Marangozlukta form eğitimde reform

Hükümetimiz kısa bir aradan sonra yeni bir eğitim reformuyla daha karşımızda!

Eğitimde ikide bir reform yapılmadan olmuyor çünkü. Göreve gelen her bakan kendi reformunu yapmadan gitmeyecek ki Türkiye'nin büyük reformlar tarihine adı yazılabilsin.

Mektepler olmasa maarifi ne güzel idare ederdim diye dalga geçmiş vaktiyle bir bakan. Şimdikiler ise "Reform yapmasam maarifi nasıl idare edeceğim" der gibiler.

Kaç yıldır kaç defa eğitim reformu yapıldı, hiçbiri hayırla anılmıyor ama yine de "Bakın, bu son" diye millete bir reform daha sunuluyor.

Hükümetimizin anayasayı bugüne kadar kaç defa değiştirdiğini unutup "Yeni bir anayasaya ihtiyaç var" diye yeniden her zamanki yemeği ısıtıp önümüze getirmesiyle aynı taktik.

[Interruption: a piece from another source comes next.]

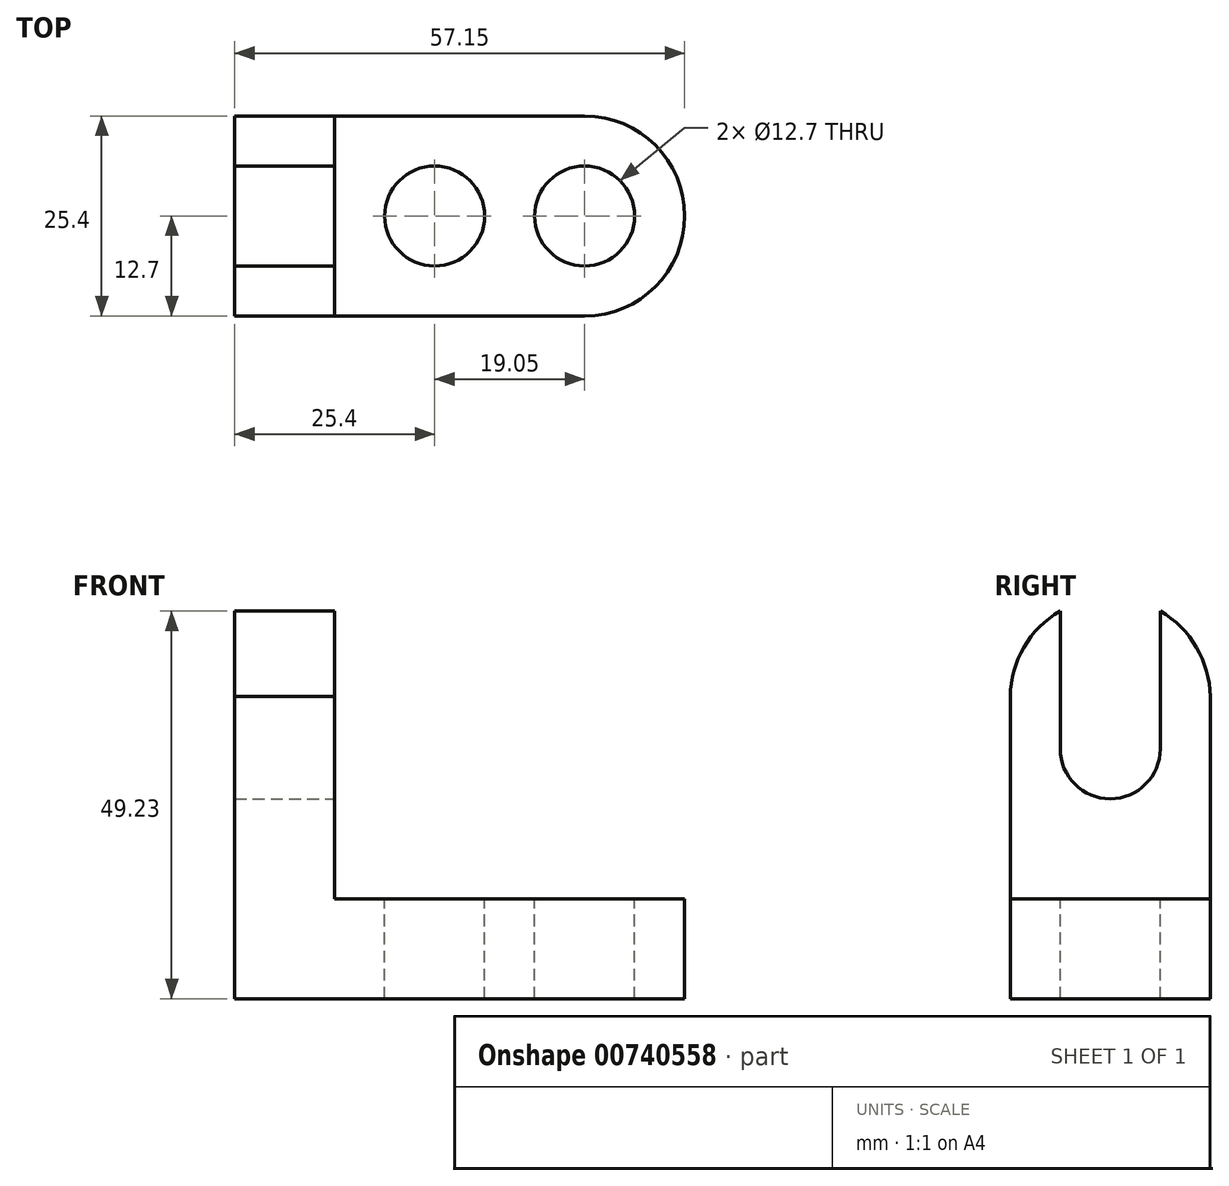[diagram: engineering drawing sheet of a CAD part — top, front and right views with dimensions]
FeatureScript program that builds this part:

Evet, sorun var. Evet, sorunu biz çözemiyoruz. Evet, bizim yaptıklarımız sorunu daha da büyüttü. Ama bunun sorumlusu biz değiliz, sistem. Sistemi değiştirmemiz lazım. "Tesisatın komple değişmesi lazım. Duvarları bir kere daha kıracağız, fayansları tekrar sökeceğiz" diyen usta ağzıyla söyledikleri bu aslında.

Şaka bir yana, eğitim alanında reform diye yapılan değişiklikler problemi çözmedi, üstüne üstlük yeni problemler üretti. Eğitim sistemimiz -ameliyat masasında kalan hasta gibi- reform masasından kalkamamış durumda.

Dünya ülkelerindeki okul çocuklarının başarı seviyelerini karşılaştıran PISA programında Türk öğrencilerin hangi performansı gösterdiği ortada.

Üniversite diplomasını fetişleştirip dağa taşa fakülte binası kondurmak başarı sayılıyor bizde. Öğrenci sayısıyla bile övünüyoruz.

Cumhurbaşkanı Erdoğan birkaç yıl önce "Türk yükseköğretim sistemi ileri bir seviyeye ulaştı. Üniversite sayımızı 77'den 207'ye çıkardık. Almanya'dan çok çok ilerdeyiz onu söyleyeyim" diyerek dönemin Alman Başbakanıyla ilgili bir anısını aktarmıştı: "Merkel'e 8 milyon 400 bin üniversite gençliğimiz var deyince şöyle bir 'üff' dedi."

Türkiye'deki öğrenci sayısını duyunca şaşkınlığını "üff" diyerek gösteren Merkel'in ülkesinde eğitimin kalitesi nasıldır, diye düşünenlerin sayısı fazla olmadığından gurur okşayıcı bir anekdot bu.

Oysa Türkiye'yi yönetenlerin Almanya'daki, Amerika'daki, Hollanda'daki ve diğer gelişmiş ülkelerdeki eğitimin kalitesine bakıp "üff" demeleri gerekir. Onların yaptığını biz niye yapamıyoruz diye bir düşünmeleri, konunun uzmanlarına da sorup bu büyük meseleye bir çözüm bulmaya çalışmaları gerekir.

Okul binası sayılarıyla, öğrenci sayılarıyla övünüp "Almanya bizi kıskanıyor" diyerek vatandaştan oy almak daha kolay olduğu için bunu yapmıyorlar. Akıllarına geldikçe reform yapıyorlar. Sistemi yap-boz oyuncağına çeviren bu sözüm ona reformların hangi sonuçları verdiğini de PISA listelerinden takip ediyoruz.